- _Compito da svolgere_: Indica quante righe delle voci sottostanti contengono la parola "across". Scrivi soltanto il numero.

- _Voci estratte_:
◆ ◆ ◆

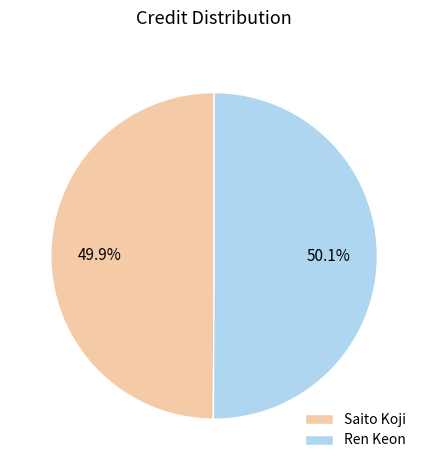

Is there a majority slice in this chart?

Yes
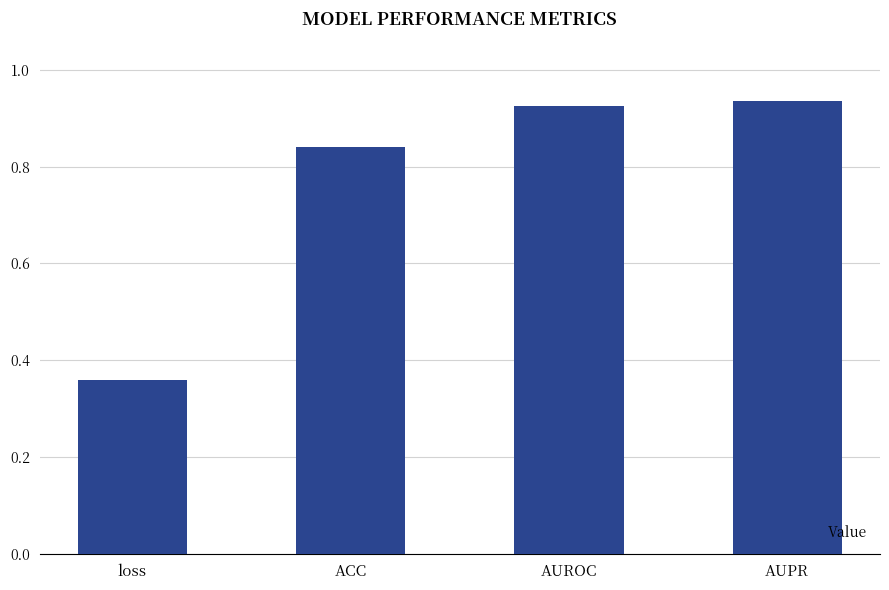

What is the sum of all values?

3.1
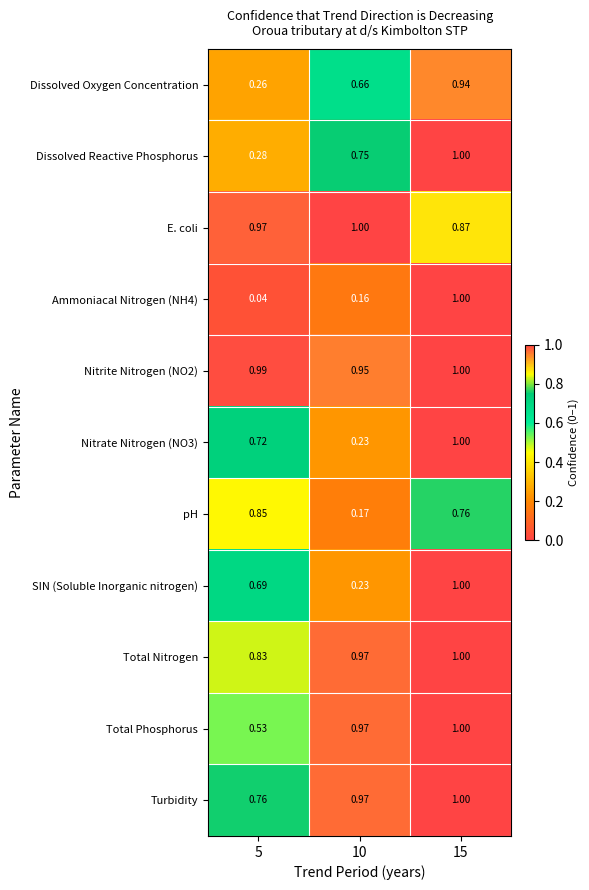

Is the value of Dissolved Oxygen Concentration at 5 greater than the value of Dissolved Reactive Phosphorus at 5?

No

◆ ◆ ◆

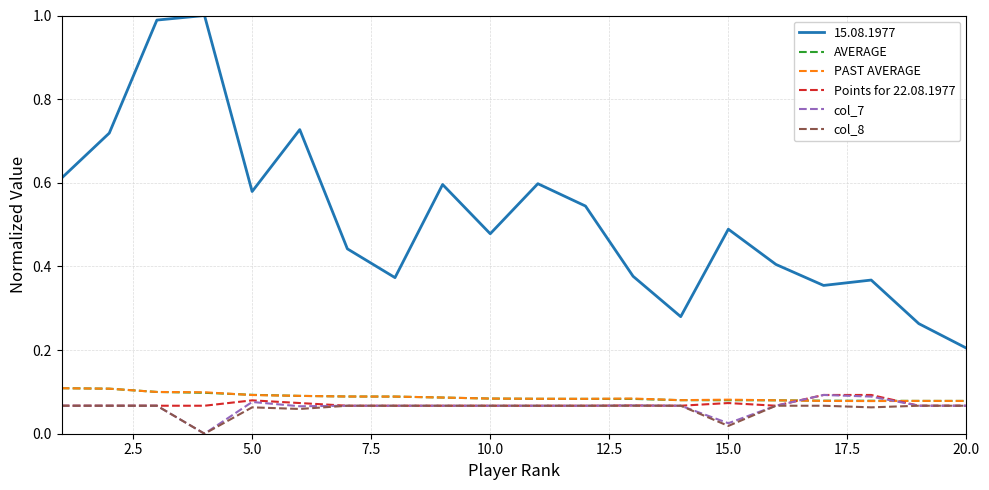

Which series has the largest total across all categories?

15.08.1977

◆ ◆ ◆

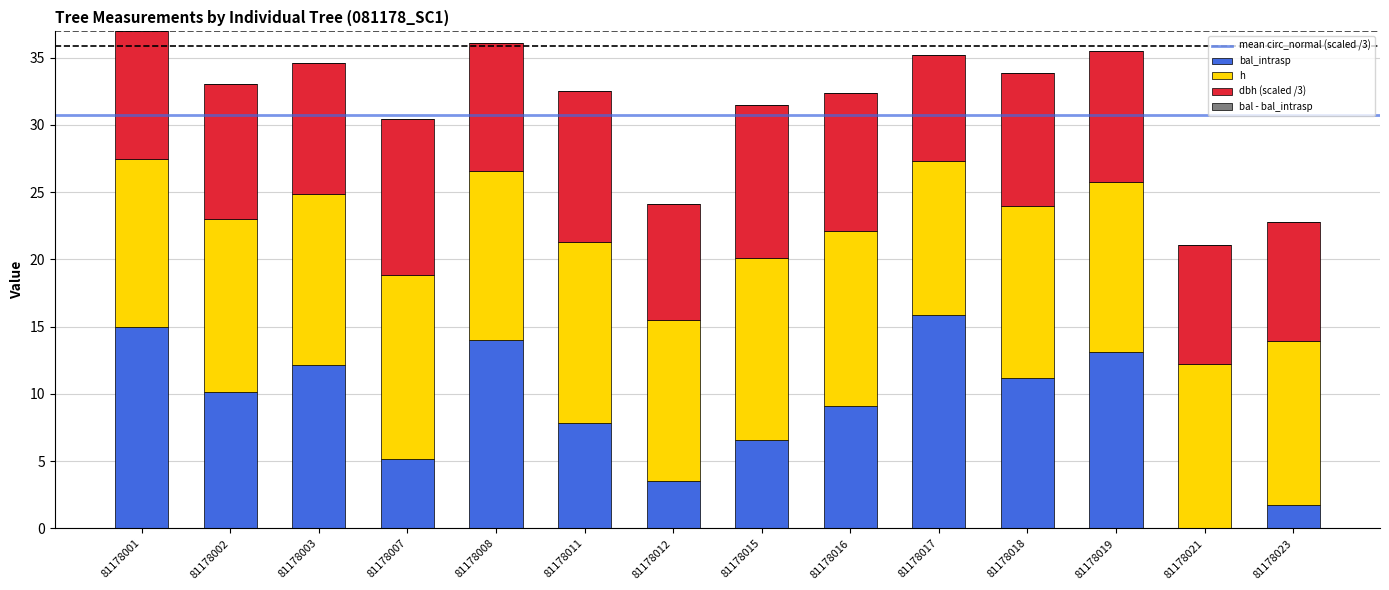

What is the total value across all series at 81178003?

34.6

◆ ◆ ◆

- _Soluzione del problema_: 2